Gold and corn prices ended the year higher Friday, even after sell-offs that wiped out big gains from a summer rally.
The February gold contract rose $25.90, or 1.7 percent, to settle at $1,566.80 an ounce. Corn for March delivery gained 8.5 cents to $6.465 per bushel. Both gold and corn hit all-time highs this summer, and both commodities fell this winter for different reasons.
Not all metals ended the year higher. The downturn this fall left both silver and copper down for the year, with copper dropping more than 20 percent.
But gold and corn, two of the most high-profile commodities, kept their value from a volatile year. Gold was driven higher by anxious traders who didn't want to invest in riskier stocks or bonds. Corn prices shot up on worries of a global food shortage. Those worries receded this fall as stocks rose and food supplies grew.
Even though prices have fallen, many traders think 2012 could offer another roller coaster of a ride for commodities investors.
"I think it'll happen all over again," analyst George Gero said about the spike in gold prices. He said 2011 marks the 11th straight year that gold has closed higher. With political tensions brewing in North Korea and Iran, and financial problems continuing in Europe, Gero said gold's rise is far from over.
Corn prices have already started climbing again on persistent worries that growing demand will outstrip supplies. Booming demand for livestock and crop-based fuels has outpaced farmers' ability to grow more food.
Gold is still up about 10 percent from its closing price of $1,421.40 at the end of last year.
This summer was a hot one for commodities trading.
Gold closed at a record high of $1,891.90 Aug. 22. The big jump came after ratings agency Standard & Poor's downgraded U.S. debt, leading investors to become fearful of turbulence in financial markets. That anxiety make gold a relatively safe bet for investors looking to protect their money.
Gold prices started to sink this autumn after traders started to think gold prices had been driven too high by speculators. Inflation fears also started to decline after reports showed the U.S. economy was gaining steam, and the dollar started to gain value against the euro.
Corn rose and fell for different reasons. For the past decade, demand for grain and beans has risen faster than supplies. More consumers in Asia are eating meat, so the livestock industry there is buying more feed. In the United States, federal ethanol mandates mean that about 40 percent of the U.S. corn crop is used to make gasoline.
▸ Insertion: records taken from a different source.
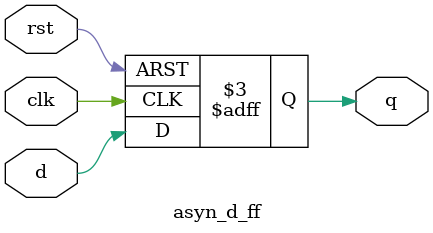
<source format=v>

module asyn_d_ff (
    input d,      
    input clk,      
    input rst,     
    output reg q   
);

    always @(posedge clk or negedge rst) begin
        if (!rst) 
            q <= 1'b0;  
        else
            q <= d;     
    end

endmodule


</source>
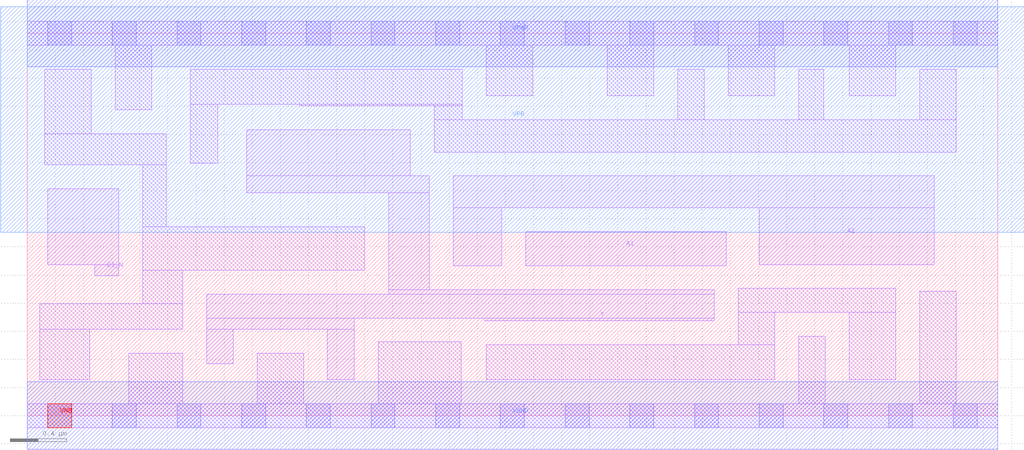
<source format=lef>
# Copyright 2020 The SkyWater PDK Authors
#
# Licensed under the Apache License, Version 2.0 (the "License");
# you may not use this file except in compliance with the License.
# You may obtain a copy of the License at
#
#     https://www.apache.org/licenses/LICENSE-2.0
#
# Unless required by applicable law or agreed to in writing, software
# distributed under the License is distributed on an "AS IS" BASIS,
# WITHOUT WARRANTIES OR CONDITIONS OF ANY KIND, either express or implied.
# See the License for the specific language governing permissions and
# limitations under the License.
#
# SPDX-License-Identifier: Apache-2.0

VERSION 5.7 ;
  NOWIREEXTENSIONATPIN ON ;
  DIVIDERCHAR "/" ;
  BUSBITCHARS "[]" ;
MACRO sky130_fd_sc_hd__a21boi_4
  CLASS CORE ;
  FOREIGN sky130_fd_sc_hd__a21boi_4 ;
  ORIGIN  0.000000  0.000000 ;
  SIZE  6.900000 BY  2.720000 ;
  SYMMETRY X Y R90 ;
  SITE unithd ;
  PIN A1
    ANTENNAGATEAREA  0.990000 ;
    DIRECTION INPUT ;
    USE SIGNAL ;
    PORT
      LAYER li1 ;
        RECT 3.545000 1.065000 4.970000 1.310000 ;
    END
  END A1
  PIN A2
    ANTENNAGATEAREA  0.990000 ;
    DIRECTION INPUT ;
    USE SIGNAL ;
    PORT
      LAYER li1 ;
        RECT 3.030000 1.065000 3.375000 1.480000 ;
        RECT 3.030000 1.480000 6.450000 1.705000 ;
        RECT 5.205000 1.075000 6.450000 1.480000 ;
    END
  END A2
  PIN B1_N
    ANTENNAGATEAREA  0.247500 ;
    DIRECTION INPUT ;
    USE SIGNAL ;
    PORT
      LAYER li1 ;
        RECT 0.145000 1.075000 0.650000 1.615000 ;
        RECT 0.480000 0.995000 0.650000 1.075000 ;
    END
  END B1_N
  PIN Y
    ANTENNADIFFAREA  1.288000 ;
    DIRECTION OUTPUT ;
    USE SIGNAL ;
    PORT
      LAYER li1 ;
        RECT 1.275000 0.370000 1.465000 0.615000 ;
        RECT 1.275000 0.615000 2.325000 0.695000 ;
        RECT 1.275000 0.695000 4.885000 0.865000 ;
        RECT 1.560000 1.585000 2.860000 1.705000 ;
        RECT 1.560000 1.705000 2.725000 2.035000 ;
        RECT 2.135000 0.255000 2.325000 0.615000 ;
        RECT 2.570000 0.865000 4.885000 0.895000 ;
        RECT 2.570000 0.895000 2.860000 1.585000 ;
        RECT 3.255000 0.675000 4.885000 0.695000 ;
    END
  END Y
  PIN VGND
    DIRECTION INOUT ;
    SHAPE ABUTMENT ;
    USE GROUND ;
    PORT
      LAYER met1 ;
        RECT 0.000000 -0.240000 6.900000 0.240000 ;
    END
  END VGND
  PIN VNB
    DIRECTION INOUT ;
    USE GROUND ;
    PORT
      LAYER pwell ;
        RECT 0.145000 -0.085000 0.315000 0.085000 ;
    END
  END VNB
  PIN VPB
    DIRECTION INOUT ;
    USE POWER ;
    PORT
      LAYER nwell ;
        RECT -0.190000 1.305000 7.090000 2.910000 ;
    END
  END VPB
  PIN VPWR
    DIRECTION INOUT ;
    SHAPE ABUTMENT ;
    USE POWER ;
    PORT
      LAYER met1 ;
        RECT 0.000000 2.480000 6.900000 2.960000 ;
    END
  END VPWR
  OBS
    LAYER li1 ;
      RECT 0.000000 -0.085000 6.900000 0.085000 ;
      RECT 0.000000  2.635000 6.900000 2.805000 ;
      RECT 0.090000  0.255000 0.445000 0.615000 ;
      RECT 0.090000  0.615000 1.105000 0.795000 ;
      RECT 0.125000  1.785000 0.990000 2.005000 ;
      RECT 0.125000  2.005000 0.455000 2.465000 ;
      RECT 0.625000  2.175000 0.885000 2.635000 ;
      RECT 0.720000  0.085000 1.105000 0.445000 ;
      RECT 0.820000  0.795000 1.105000 1.035000 ;
      RECT 0.820000  1.035000 2.400000 1.345000 ;
      RECT 0.820000  1.345000 0.990000 1.785000 ;
      RECT 1.160000  1.795000 1.355000 2.215000 ;
      RECT 1.160000  2.215000 3.095000 2.465000 ;
      RECT 1.635000  0.085000 1.965000 0.445000 ;
      RECT 1.935000  2.205000 3.095000 2.215000 ;
      RECT 2.495000  0.085000 3.085000 0.525000 ;
      RECT 2.895000  1.875000 6.605000 2.105000 ;
      RECT 2.895000  2.105000 3.095000 2.205000 ;
      RECT 3.265000  0.255000 5.315000 0.505000 ;
      RECT 3.265000  2.275000 3.595000 2.635000 ;
      RECT 4.125000  2.275000 4.455000 2.635000 ;
      RECT 4.625000  2.105000 4.815000 2.465000 ;
      RECT 4.985000  2.275000 5.315000 2.635000 ;
      RECT 5.055000  0.505000 5.315000 0.735000 ;
      RECT 5.055000  0.735000 6.175000 0.905000 ;
      RECT 5.485000  0.085000 5.675000 0.565000 ;
      RECT 5.485000  2.105000 5.665000 2.465000 ;
      RECT 5.845000  0.255000 6.175000 0.735000 ;
      RECT 5.845000  2.275000 6.175000 2.635000 ;
      RECT 6.345000  0.085000 6.605000 0.885000 ;
      RECT 6.345000  2.105000 6.605000 2.465000 ;
    LAYER mcon ;
      RECT 0.145000 -0.085000 0.315000 0.085000 ;
      RECT 0.145000  2.635000 0.315000 2.805000 ;
      RECT 0.605000 -0.085000 0.775000 0.085000 ;
      RECT 0.605000  2.635000 0.775000 2.805000 ;
      RECT 1.065000 -0.085000 1.235000 0.085000 ;
      RECT 1.065000  2.635000 1.235000 2.805000 ;
      RECT 1.525000 -0.085000 1.695000 0.085000 ;
      RECT 1.525000  2.635000 1.695000 2.805000 ;
      RECT 1.985000 -0.085000 2.155000 0.085000 ;
      RECT 1.985000  2.635000 2.155000 2.805000 ;
      RECT 2.445000 -0.085000 2.615000 0.085000 ;
      RECT 2.445000  2.635000 2.615000 2.805000 ;
      RECT 2.905000 -0.085000 3.075000 0.085000 ;
      RECT 2.905000  2.635000 3.075000 2.805000 ;
      RECT 3.365000 -0.085000 3.535000 0.085000 ;
      RECT 3.365000  2.635000 3.535000 2.805000 ;
      RECT 3.825000 -0.085000 3.995000 0.085000 ;
      RECT 3.825000  2.635000 3.995000 2.805000 ;
      RECT 4.285000 -0.085000 4.455000 0.085000 ;
      RECT 4.285000  2.635000 4.455000 2.805000 ;
      RECT 4.745000 -0.085000 4.915000 0.085000 ;
      RECT 4.745000  2.635000 4.915000 2.805000 ;
      RECT 5.205000 -0.085000 5.375000 0.085000 ;
      RECT 5.205000  2.635000 5.375000 2.805000 ;
      RECT 5.665000 -0.085000 5.835000 0.085000 ;
      RECT 5.665000  2.635000 5.835000 2.805000 ;
      RECT 6.125000 -0.085000 6.295000 0.085000 ;
      RECT 6.125000  2.635000 6.295000 2.805000 ;
      RECT 6.585000 -0.085000 6.755000 0.085000 ;
      RECT 6.585000  2.635000 6.755000 2.805000 ;
  END
END sky130_fd_sc_hd__a21boi_4
END LIBRARY

</source>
The supply worries pushed corn to a record $7.99 in June. But the high prices lured farmers into planting more corn. A hot summer didn't damage the corn crop as much as traders thought it would, and by this fall the world corn supply looked much healthier than investors expected.
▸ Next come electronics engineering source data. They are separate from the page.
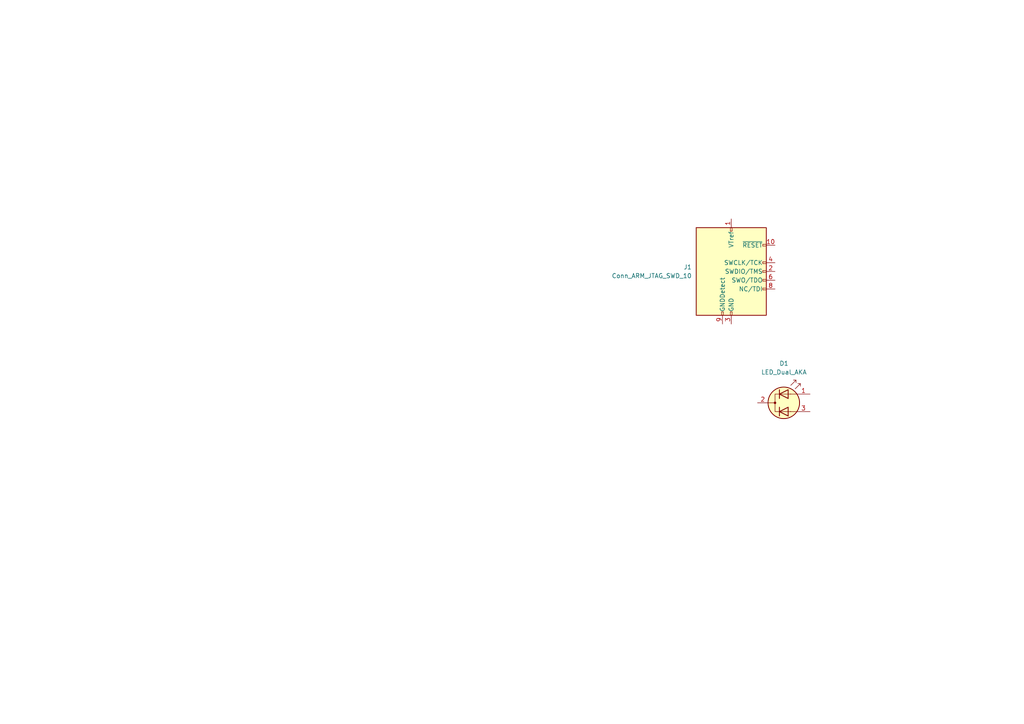
<source format=kicad_sch>
(kicad_sch
	(version 20231120)
	(generator "eeschema")
	(generator_version "8.0")
	(uuid "e8ca792e-d887-4acf-b1e0-80c90e1318df")
	(paper "A4")
	
	(symbol
		(lib_id "Device:LED_Dual_AKA")
		(at 227.33 116.84 0)
		(unit 1)
		(exclude_from_sim no)
		(in_bom yes)
		(on_board yes)
		(dnp no)
		(fields_autoplaced yes)
		(uuid "171ce735-a9df-44a5-ab79-4b65303da8f2")
		(property "Reference" "D1"
			(at 227.3935 105.41 0)
			(effects
				(font
					(size 1.27 1.27)
				)
			)
		)
		(property "Value" "LED_Dual_AKA"
			(at 227.3935 107.95 0)
			(effects
				(font
					(size 1.27 1.27)
				)
			)
		)
		(property "Footprint" "LED_THT:LED_D3.0mm-3"
			(at 227.33 116.84 0)
			(effects
				(font
					(size 1.27 1.27)
				)
				(hide yes)
			)
		)
		(property "Datasheet" "~"
			(at 227.33 116.84 0)
			(effects
				(font
					(size 1.27 1.27)
				)
				(hide yes)
			)
		)
		(property "Description" "Dual LED, common cathode on pin 2"
			(at 227.33 116.84 0)
			(effects
				(font
					(size 1.27 1.27)
				)
				(hide yes)
			)
		)
		(pin "2"
			(uuid "6d220bdc-c3fc-46df-91b2-d71ef88dfcaa")
		)
		(pin "3"
			(uuid "49ff4340-09a8-4edf-bc7c-69050890b18c")
		)
		(pin "1"
			(uuid "0281234e-55b0-4b96-82f5-65d1b5faa67b")
		)
		(instances
			(project ""
				(path "/e8ca792e-d887-4acf-b1e0-80c90e1318df"
					(reference "D1")
					(unit 1)
				)
			)
		)
	)
	(symbol
		(lib_id "Connector:Conn_ARM_JTAG_SWD_10")
		(at 212.09 78.74 0)
		(unit 1)
		(exclude_from_sim no)
		(in_bom yes)
		(on_board yes)
		(dnp no)
		(fields_autoplaced yes)
		(uuid "78bfef82-137a-49ab-a170-c68c39b5e483")
		(property "Reference" "J1"
			(at 200.66 77.4699 0)
			(effects
				(font
					(size 1.27 1.27)
				)
				(justify right)
			)
		)
		(property "Value" "Conn_ARM_JTAG_SWD_10"
			(at 200.66 80.0099 0)
			(effects
				(font
					(size 1.27 1.27)
				)
				(justify right)
			)
		)
		(property "Footprint" ""
			(at 212.09 78.74 0)
			(effects
				(font
					(size 1.27 1.27)
				)
				(hide yes)
			)
		)
		(property "Datasheet" "http://infocenter.arm.com/help/topic/com.arm.doc.ddi0314h/DDI0314H_coresight_components_trm.pdf"
			(at 203.2 110.49 90)
			(effects
				(font
					(size 1.27 1.27)
				)
				(hide yes)
			)
		)
		(property "Description" "Cortex Debug Connector, standard ARM Cortex-M SWD and JTAG interface"
			(at 212.09 78.74 0)
			(effects
				(font
					(size 1.27 1.27)
				)
				(hide yes)
			)
		)
		(pin "6"
			(uuid "036b83a0-7d76-4399-9c95-fce0a3879d1d")
		)
		(pin "8"
			(uuid "09552ae8-617b-4a96-86b7-551a3e386eb1")
		)
		(pin "3"
			(uuid "741fabd3-ad69-4232-9b86-360cbbbfda83")
		)
		(pin "2"
			(uuid "684635dc-d5cd-4359-bff9-5b34e3bcab28")
		)
		(pin "9"
			(uuid "3f85926c-89ba-4f0a-bea5-79cdecd72e78")
		)
		(pin "7"
			(uuid "a6f7f1ca-52bb-409d-8338-0945e4e756e5")
		)
		(pin "10"
			(uuid "9568c579-1d47-4c19-9abd-7a73bdb3a082")
		)
		(pin "5"
			(uuid "3ab6fac0-2a5b-4ced-85ec-9b8b7a14bdef")
		)
		(pin "1"
			(uuid "14554108-3324-437a-aae0-a753e94d8b89")
		)
		(pin "4"
			(uuid "4a7319d1-2e0f-4cd2-bcae-612e54462674")
		)
		(instances
			(project ""
				(path "/e8ca792e-d887-4acf-b1e0-80c90e1318df"
					(reference "J1")
					(unit 1)
				)
			)
		)
	)
	(sheet_instances
		(path "/"
			(page "1")
		)
	)
)

</source>
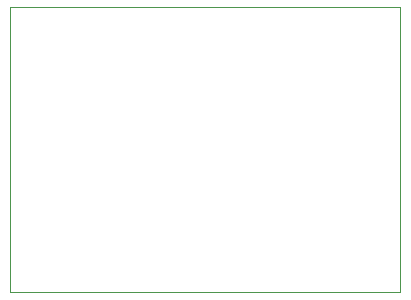
<source format=gbr>
G04 (created by PCBNEW (2013-07-07 BZR 4022)-stable) date 24/01/2014 12:39:24 p.m.*
%MOIN*%
G04 Gerber Fmt 3.4, Leading zero omitted, Abs format*
%FSLAX34Y34*%
G01*
G70*
G90*
G04 APERTURE LIST*
%ADD10C,0.00590551*%
%ADD11C,0.00393701*%
G04 APERTURE END LIST*
G54D10*
G54D11*
X63000Y-62500D02*
X76000Y-62500D01*
X63000Y-53000D02*
X76000Y-53000D01*
X76000Y-62500D02*
X76000Y-53000D01*
X63000Y-53000D02*
X63000Y-62500D01*
M02*

</source>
The surplus corn prices pushed corn below $6 a bushel, which made prices negative for the year. But prices rose in December because hot weather in South America might cut exports from that region. Corn is now slightly higher than the $6.29 closing price at the end of last year.
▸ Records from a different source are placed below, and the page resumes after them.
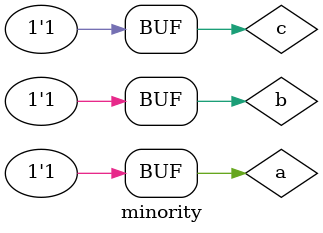
<source format=sv>
module minority();
  logic  a, b, c, y;

  // instantiate device under test
  sillyfunction dut(a, b, c, y);

  // apply inputs one at a time
  initial begin
    a = 0; b = 0; c = 0; #10;
    c = 1;               #10;
    b = 1; c = 0;        #10;
    c = 1;               #10;
    a = 1; b = 0; c = 0; #10;
    c = 1;               #10;
    b = 1; c = 0;        #10;
    c = 1;               #10;
  end

  initial begin
     $dumpfile("dump.vcd");
     $dumpvars(0,minority);
  end
endmodule
</source>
Most commodities closed higher Friday. March silver gained 60 cents to end at $27.915 an ounce. Still, silver is down 10 percent from its closing price of $30.94 on Dec. 31 last year.
Copper for March delivery gained 6.6 cents Friday to end at $3.436 per pound. That leaves copper down 23 percent from its closing price of $4.45 per pound on Dec. 31.
Other industrial metals also gained Friday. March palladium gained $32.40 to $656.15 an ounce. January platinum rose $38.10 to $1,404.90 an ounce.
March wheat gained 7.5 cents to finish at $6.5275 per bushel. January soybeans rose 10.75 cents to $12.0775 per bushel.
Benchmark crude oil lost 82 cents to finish at $98.83 per barrel on the New York Mercantile Exchange. Heating oil fell 0.59 cents to end at $2.9142 per gallon, gasoline futures dropped 1.2 cents to $2.6574 per gallon and natural gas lost 3.9 cents to $3.016 per 1,000 cubic feet.